By ROBERT GAVIN, Staff writer  
Monday, January 28, 2008

ALBANY -- A state worker who oversaw the movement of historic records during renovation of the State Archives was arrested this morning and charged with stealing hundreds of documents and selling them on eBay.
     
Daniel Lorello, 54, of Rensselaer was arraigned on felony charges in City Court where authorities alleged he stole the items -- including some involving President Franklin Roosevelt and American icon Davey Crockett -- over a six-year period.
Lorello was arrested at his 53 Van Leuven Drive home following an investigation by the state attorney general's office.
Lorello, who has worked for the Archives since 1979, allegedly stole, among other items, a 1923 four-page letter from former Vice President John C. Calhoun to a New York general.

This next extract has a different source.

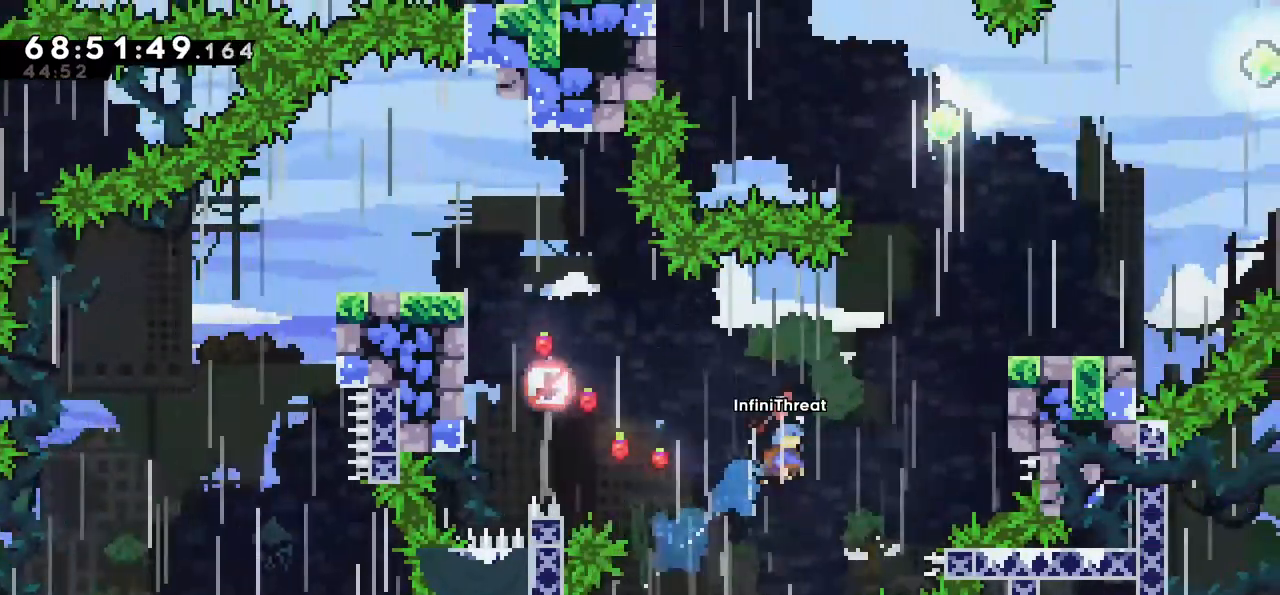
{"keys": ["grab", "right", "up"], "events": [[50, "dash", "up"]]}
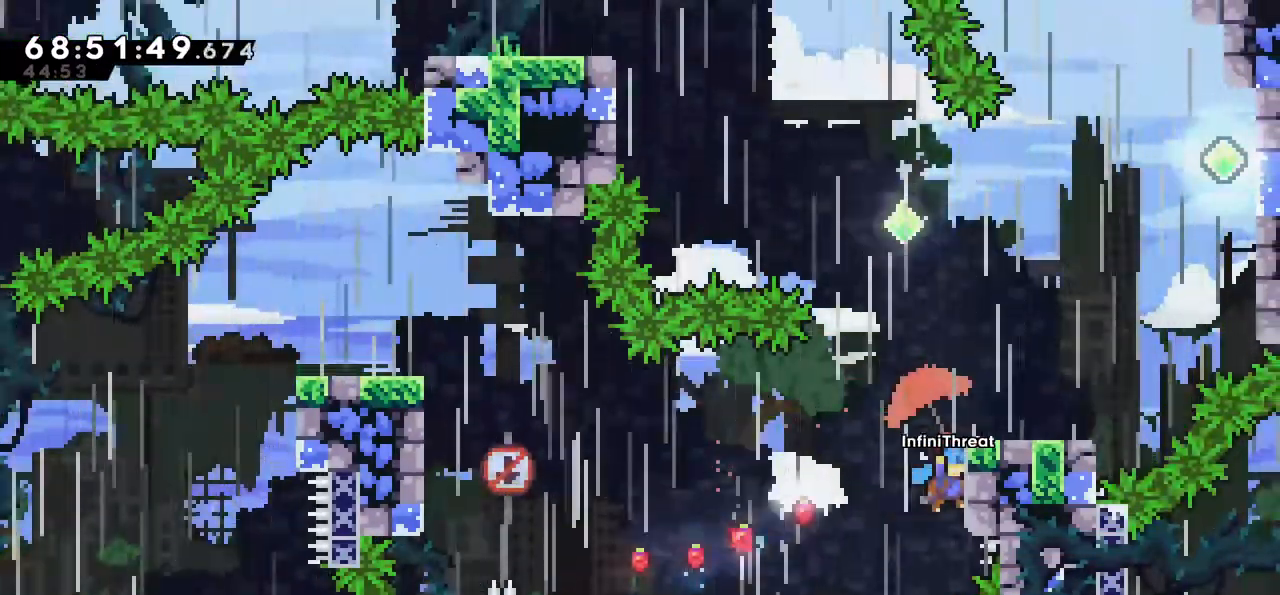
{"keys": ["grab", "right", "up"], "events": []}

He is accused of selling an 1835 Davey Crockett Almanac for $3,200 (ebay lists the sale at $3,350)and another 1837 Davey Crockett Almanac for $2,000, both to a Colorado collector in late 2007. He also sold a Poor Richard's Almanac for $1,001 in New Jersey, authorities said.
He faces charges of grand larceny, possession of stolen property and scheming to defraud. City Court Judge Rachel Kretser released him without bail and advised him to remain in the Albany area. He is scheduled to be back in court on Feb. 11. Lorello declined to comment after he left court and then sprinted away as reporters pursued him outside the courthouse on Morton Avenue.

Daniel Lorello leaves Albany City Court this morning, January, 28, 2008 after his arraignment for allegedly taking artifacts from the New York State Archives and selling them on Ebay. (Skip Dickstein / Times Union)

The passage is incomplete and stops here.